David Cronenberg’s Dangerous Method is a biopic about Carl Jung and Sigmund Freud at the birth of psychoanalysis. When a young Russian woman named Sabina Spielrein arrives at his clinic, she strikes Jung as the perfect analysand on which to experiment with the thus far theoretical "talking method." Michael Fassbender as Carl Jung, Viggo Mortensen as Sigmund Freud and Vincent Cassell as Otto Gross are all superb. Keira Knightley as Spielrein is another matter altogether. Yes, she suffers from, as it was then known, hysteria, but even so, never has an actor so relentlessly chewed the scenery. I had a problem with Darren Aronofsky’s 2010 Black Swan, in which Natalie Portman's repressed ballerina seemed like a throw-back, anti-feminist cliche (and was awarded Best Actress Oscar, which should tell you something if you think we've come a long way, baby). Though I don't agree with some of his conclusions, Terrence Rafferty's overview of the portrayal of women's mental illness in the movies is an excellent companion to the film.

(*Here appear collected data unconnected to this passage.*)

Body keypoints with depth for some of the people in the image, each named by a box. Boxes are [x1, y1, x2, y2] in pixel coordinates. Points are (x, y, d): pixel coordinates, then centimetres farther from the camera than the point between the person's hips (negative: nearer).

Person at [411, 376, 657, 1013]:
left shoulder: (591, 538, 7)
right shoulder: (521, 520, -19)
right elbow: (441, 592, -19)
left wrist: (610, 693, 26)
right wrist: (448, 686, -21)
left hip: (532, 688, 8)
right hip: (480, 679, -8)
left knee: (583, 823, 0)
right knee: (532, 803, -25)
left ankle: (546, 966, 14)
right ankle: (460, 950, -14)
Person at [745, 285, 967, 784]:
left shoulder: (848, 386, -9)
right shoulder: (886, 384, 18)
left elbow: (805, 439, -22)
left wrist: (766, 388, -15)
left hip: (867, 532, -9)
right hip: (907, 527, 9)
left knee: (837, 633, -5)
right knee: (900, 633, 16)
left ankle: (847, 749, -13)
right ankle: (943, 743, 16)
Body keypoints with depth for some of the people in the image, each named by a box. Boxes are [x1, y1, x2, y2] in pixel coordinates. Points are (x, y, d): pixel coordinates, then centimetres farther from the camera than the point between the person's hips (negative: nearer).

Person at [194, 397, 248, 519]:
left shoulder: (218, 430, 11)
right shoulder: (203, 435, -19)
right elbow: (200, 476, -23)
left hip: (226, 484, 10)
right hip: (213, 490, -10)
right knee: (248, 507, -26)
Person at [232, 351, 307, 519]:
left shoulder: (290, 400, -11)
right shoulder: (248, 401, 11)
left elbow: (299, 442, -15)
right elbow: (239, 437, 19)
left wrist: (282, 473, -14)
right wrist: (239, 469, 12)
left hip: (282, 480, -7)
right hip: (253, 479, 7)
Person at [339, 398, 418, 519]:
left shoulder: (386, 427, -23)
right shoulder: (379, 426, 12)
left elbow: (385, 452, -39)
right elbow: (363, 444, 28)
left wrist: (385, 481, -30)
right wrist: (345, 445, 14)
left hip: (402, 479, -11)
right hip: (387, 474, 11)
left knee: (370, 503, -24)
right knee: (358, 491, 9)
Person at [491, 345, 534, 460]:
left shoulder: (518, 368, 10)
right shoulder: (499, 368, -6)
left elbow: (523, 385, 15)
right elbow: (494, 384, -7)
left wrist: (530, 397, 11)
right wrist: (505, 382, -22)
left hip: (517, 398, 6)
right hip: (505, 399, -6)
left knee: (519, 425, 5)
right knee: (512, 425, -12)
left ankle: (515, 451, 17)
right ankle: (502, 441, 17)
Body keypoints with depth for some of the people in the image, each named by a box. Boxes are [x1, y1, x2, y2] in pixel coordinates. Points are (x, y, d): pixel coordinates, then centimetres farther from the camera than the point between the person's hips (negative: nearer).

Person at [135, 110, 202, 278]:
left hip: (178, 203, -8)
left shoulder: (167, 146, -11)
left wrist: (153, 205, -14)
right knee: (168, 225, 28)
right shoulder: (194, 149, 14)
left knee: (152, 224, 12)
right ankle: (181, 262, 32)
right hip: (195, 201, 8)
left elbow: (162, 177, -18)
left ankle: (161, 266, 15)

Glenn Close played the title character on stage in Albert Nobbs almost 30 years ago, and tried for years to bring the story to the screen. She co-wrote the script based on George Moore's short story and enlisted Rodrigo Garcia to direct. The film is not so much about gender as it is about a strict heirarchical class society and survival. Orphaned relatively young, a girl takes on the guise of a man so that she may find work. The exterior shots of the hotel where Albert is employed are almost evenly divided between the shabby front entrance through which haughty guests pass and the back yard where linens are laboriously washed and dried, wood chopped, deliveries made. Albert is a meek soul in the margins, almost silent, eyes deferentially downcast. A housepainter, Hubert Page, put up in Albert's room, discovers her secret, then reveals her own. Albert is an innocent, a naif, which Close accentuates with a Chaplinesque carriage. She passionlessly woos one of the hotel's maids with whom she hopes to emulate Hubert's domestic life. In the wake of a cholera outbreak, she returns to Hubert's seaside village to discover that Hubert's wife has succumbed. Albert's childlike response is that she and Hubert move in together and all will be as it was. Close's performance is a tour de force, but Janet McTeer's Hubert rivals any emotion I have seen expressed on screen in years. In her reaction to Albert's thoughtless proposal, she finally stuggles to speak: "You don't understand. Cathleen was my world, she was everything to me." Unfortunately this luminous scene is followed by one that should have found its way to the cutting room floor. That aside every performance in this film of complex emotion is exceptional.